Dramatyczna akcja ratunkowa koło Biedronki. "Karetka przyjechała po 20 minutach"
15 października 2020
Blisko 45 minut trwała reanimacja mężczyzny, który zasłabł pod Biedronką.
Strażnicy miejscy otrzymali 14 października zgłoszenie dotyczące mężczyzny siedzącego na chodniku nieopodal marketu Biedronka przy ul. Kopijników 6, w pobliżu galerii Factory.

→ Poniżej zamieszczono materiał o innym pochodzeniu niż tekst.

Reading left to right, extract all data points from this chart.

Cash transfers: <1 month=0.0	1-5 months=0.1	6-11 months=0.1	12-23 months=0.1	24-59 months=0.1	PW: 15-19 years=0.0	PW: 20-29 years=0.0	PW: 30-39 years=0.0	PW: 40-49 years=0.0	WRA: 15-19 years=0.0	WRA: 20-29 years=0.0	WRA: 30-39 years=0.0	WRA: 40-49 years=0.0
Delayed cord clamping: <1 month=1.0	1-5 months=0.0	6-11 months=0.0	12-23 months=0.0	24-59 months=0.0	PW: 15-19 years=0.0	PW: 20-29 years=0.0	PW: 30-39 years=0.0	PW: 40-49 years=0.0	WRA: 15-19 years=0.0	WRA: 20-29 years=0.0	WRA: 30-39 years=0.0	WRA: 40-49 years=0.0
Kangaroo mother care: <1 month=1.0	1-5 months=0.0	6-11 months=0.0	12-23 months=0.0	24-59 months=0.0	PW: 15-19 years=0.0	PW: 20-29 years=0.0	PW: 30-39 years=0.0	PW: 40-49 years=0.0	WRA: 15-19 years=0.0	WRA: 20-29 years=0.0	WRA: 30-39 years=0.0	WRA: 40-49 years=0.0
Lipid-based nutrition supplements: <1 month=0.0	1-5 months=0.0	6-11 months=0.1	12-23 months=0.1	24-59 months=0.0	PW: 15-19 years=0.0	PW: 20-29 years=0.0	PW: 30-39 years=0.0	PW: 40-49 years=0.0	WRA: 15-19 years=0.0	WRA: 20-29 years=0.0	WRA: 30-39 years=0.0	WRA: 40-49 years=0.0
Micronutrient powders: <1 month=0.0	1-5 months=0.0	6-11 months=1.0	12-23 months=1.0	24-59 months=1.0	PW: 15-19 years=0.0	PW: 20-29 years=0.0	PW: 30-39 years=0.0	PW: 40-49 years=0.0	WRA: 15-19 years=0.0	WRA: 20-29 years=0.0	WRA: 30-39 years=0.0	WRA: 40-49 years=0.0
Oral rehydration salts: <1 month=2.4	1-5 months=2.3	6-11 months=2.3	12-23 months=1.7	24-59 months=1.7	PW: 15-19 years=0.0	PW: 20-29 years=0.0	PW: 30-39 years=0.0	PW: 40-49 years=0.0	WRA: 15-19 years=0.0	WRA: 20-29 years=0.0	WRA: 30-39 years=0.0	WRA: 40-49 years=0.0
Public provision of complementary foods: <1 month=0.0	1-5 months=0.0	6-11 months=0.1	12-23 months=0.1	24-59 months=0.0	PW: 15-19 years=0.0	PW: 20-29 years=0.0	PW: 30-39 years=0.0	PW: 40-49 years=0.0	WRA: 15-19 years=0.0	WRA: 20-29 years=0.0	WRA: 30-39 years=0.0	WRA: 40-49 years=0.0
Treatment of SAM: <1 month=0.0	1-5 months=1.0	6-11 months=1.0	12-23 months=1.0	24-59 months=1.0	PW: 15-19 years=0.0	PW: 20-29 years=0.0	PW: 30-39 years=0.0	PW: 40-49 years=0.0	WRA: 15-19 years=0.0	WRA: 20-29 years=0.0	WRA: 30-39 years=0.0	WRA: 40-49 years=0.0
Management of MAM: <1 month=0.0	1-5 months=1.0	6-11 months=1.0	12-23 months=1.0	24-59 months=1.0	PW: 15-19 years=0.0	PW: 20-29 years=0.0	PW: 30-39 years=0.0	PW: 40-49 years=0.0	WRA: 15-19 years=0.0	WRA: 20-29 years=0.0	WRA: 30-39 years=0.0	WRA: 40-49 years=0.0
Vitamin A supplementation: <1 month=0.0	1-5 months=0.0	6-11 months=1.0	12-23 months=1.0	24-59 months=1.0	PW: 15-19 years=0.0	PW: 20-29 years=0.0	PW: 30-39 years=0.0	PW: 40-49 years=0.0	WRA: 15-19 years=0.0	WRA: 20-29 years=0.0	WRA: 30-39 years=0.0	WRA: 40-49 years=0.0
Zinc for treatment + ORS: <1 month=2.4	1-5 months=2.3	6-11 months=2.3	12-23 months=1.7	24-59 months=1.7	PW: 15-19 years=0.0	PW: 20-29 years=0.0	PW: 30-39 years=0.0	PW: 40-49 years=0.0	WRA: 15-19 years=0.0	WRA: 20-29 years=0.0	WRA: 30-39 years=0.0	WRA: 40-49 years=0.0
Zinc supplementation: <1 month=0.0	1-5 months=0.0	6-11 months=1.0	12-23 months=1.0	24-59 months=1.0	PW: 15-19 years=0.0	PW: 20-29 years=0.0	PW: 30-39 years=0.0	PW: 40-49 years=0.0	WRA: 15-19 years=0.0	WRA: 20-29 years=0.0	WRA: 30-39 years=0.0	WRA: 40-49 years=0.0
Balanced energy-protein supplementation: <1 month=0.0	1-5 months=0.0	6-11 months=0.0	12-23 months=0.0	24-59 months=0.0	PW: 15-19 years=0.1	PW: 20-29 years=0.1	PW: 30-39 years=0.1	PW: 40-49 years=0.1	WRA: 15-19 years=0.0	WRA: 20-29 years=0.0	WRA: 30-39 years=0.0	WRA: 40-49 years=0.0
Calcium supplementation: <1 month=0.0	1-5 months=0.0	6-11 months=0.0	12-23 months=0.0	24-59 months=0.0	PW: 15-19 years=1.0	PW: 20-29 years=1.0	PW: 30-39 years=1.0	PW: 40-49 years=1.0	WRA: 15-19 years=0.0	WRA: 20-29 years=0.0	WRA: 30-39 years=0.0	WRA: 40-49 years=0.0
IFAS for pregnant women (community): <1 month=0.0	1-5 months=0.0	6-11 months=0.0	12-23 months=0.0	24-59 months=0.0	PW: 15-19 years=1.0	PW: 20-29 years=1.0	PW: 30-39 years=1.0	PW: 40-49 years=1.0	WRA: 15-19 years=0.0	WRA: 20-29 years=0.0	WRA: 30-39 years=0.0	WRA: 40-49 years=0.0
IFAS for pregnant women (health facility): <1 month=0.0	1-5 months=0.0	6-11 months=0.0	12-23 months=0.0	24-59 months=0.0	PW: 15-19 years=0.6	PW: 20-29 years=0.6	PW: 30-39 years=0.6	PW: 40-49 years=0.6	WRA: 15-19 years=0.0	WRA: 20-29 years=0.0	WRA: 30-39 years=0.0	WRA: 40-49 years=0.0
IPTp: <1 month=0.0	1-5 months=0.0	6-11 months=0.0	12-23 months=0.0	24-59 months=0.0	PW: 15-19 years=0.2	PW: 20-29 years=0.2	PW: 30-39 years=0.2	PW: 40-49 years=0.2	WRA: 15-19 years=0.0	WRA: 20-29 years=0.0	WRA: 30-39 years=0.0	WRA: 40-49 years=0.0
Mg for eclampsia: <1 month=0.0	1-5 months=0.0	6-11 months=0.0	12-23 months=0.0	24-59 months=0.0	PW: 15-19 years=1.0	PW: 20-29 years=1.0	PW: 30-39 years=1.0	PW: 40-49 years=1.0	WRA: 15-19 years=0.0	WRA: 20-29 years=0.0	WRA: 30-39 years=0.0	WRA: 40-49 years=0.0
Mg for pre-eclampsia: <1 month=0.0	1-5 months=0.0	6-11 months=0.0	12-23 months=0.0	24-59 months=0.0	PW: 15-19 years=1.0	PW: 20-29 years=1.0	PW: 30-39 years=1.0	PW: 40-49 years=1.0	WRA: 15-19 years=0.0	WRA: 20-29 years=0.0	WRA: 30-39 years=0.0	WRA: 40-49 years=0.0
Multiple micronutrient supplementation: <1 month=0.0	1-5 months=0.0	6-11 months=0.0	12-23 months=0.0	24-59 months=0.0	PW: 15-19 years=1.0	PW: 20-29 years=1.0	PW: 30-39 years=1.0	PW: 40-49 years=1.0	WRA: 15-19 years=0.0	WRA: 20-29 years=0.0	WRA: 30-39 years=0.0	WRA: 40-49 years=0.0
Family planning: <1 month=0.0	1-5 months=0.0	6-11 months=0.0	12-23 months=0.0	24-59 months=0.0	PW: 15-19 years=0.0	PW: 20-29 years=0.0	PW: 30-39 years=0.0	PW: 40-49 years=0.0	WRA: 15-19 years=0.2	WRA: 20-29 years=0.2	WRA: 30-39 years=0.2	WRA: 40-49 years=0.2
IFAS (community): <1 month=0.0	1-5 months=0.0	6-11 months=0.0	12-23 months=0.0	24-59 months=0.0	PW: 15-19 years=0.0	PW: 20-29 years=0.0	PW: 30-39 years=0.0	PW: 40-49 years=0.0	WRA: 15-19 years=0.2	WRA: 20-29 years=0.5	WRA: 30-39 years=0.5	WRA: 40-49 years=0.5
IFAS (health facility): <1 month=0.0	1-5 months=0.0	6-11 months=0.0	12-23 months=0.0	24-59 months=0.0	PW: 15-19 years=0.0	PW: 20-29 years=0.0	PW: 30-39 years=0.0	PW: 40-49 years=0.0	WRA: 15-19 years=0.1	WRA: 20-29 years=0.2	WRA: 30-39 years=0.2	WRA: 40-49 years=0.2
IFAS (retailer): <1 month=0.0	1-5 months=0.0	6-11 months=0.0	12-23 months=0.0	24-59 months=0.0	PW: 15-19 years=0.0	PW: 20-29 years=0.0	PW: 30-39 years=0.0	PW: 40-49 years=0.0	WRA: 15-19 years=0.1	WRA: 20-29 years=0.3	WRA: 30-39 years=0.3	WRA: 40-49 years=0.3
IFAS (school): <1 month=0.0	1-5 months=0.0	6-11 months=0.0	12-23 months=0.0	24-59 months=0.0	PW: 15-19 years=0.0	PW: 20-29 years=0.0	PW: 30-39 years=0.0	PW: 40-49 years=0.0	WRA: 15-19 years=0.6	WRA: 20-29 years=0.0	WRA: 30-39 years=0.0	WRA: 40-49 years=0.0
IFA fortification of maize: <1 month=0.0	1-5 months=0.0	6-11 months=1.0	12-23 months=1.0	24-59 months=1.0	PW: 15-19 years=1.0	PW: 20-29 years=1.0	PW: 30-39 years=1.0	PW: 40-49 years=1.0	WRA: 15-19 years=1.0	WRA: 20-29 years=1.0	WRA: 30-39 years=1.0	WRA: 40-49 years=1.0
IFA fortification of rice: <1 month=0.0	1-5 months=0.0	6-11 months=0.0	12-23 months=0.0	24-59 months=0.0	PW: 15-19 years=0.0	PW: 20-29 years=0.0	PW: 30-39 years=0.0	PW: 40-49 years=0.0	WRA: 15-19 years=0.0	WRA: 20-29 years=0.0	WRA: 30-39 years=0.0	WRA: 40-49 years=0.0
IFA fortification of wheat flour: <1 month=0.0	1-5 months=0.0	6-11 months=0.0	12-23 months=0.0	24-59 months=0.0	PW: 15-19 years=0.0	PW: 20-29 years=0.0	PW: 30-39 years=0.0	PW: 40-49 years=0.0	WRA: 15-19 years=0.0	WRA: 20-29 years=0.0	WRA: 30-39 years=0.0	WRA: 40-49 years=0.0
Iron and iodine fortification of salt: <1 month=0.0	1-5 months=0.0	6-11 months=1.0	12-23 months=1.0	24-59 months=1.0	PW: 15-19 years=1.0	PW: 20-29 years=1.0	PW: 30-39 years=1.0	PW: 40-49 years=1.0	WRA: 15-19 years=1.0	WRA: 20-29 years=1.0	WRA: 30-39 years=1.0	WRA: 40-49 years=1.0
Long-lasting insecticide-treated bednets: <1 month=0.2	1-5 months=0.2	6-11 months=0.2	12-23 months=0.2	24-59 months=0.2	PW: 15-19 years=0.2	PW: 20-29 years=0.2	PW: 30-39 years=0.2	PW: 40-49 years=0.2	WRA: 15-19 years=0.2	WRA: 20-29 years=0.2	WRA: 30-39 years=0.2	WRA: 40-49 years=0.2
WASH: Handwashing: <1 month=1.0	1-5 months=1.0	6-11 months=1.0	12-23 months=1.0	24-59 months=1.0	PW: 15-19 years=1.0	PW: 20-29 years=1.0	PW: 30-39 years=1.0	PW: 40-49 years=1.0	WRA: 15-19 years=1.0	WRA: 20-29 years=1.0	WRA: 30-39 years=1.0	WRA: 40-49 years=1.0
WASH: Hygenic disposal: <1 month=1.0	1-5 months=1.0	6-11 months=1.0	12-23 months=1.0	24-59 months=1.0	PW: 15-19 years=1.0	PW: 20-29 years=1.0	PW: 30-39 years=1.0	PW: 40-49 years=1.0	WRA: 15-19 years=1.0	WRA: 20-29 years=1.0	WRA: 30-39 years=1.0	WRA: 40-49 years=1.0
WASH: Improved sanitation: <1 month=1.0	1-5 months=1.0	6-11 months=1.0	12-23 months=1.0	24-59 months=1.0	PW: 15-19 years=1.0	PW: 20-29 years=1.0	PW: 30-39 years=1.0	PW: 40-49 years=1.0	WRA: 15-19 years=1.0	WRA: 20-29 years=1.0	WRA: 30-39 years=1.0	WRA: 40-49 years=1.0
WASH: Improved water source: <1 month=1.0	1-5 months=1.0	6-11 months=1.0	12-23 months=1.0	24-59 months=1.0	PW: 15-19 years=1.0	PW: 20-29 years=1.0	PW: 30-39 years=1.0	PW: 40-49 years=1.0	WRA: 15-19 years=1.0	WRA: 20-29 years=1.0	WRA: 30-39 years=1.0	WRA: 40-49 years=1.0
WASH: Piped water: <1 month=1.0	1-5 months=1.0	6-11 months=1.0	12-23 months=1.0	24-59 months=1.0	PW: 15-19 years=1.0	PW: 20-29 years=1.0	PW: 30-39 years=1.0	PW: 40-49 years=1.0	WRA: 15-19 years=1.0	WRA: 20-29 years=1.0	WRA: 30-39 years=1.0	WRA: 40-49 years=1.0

Natychmiast podjęto interwencję.
Długa akcja ratunkowa
- Po dotarciu na miejsce funkcjonariusze zobaczyli mężczyznę, który leżał blisko krawędzi jezdni i nie reagował. Oddychał, ale po chwili przestał, jego twarz zsiniała, a puls przestał być wyczuwalny. Sytuacja stała się krytyczna - relacjonują mundurowi. Wezwali karetkę i nie tracąc czasu przystąpili do masażu serca. - Po kilku minutach zmęczonym funkcjonariuszom pomógł przypadkowy mężczyzna, który był ratownikiem oraz policjanci, którzy przejeżdżali ulicą. Po 20 minutach od rozpoczęcia akcji ratunkowej przyjechało pogotowie. Po blisko trzech kwadransach udało się wspólnymi siłami przywrócić akcję serca i oddech mężczyzny - relacjonują dramatyczne wydarzenia strażnicy miejscy. Chory (w średnim wieku) został przewieziony do szpitala.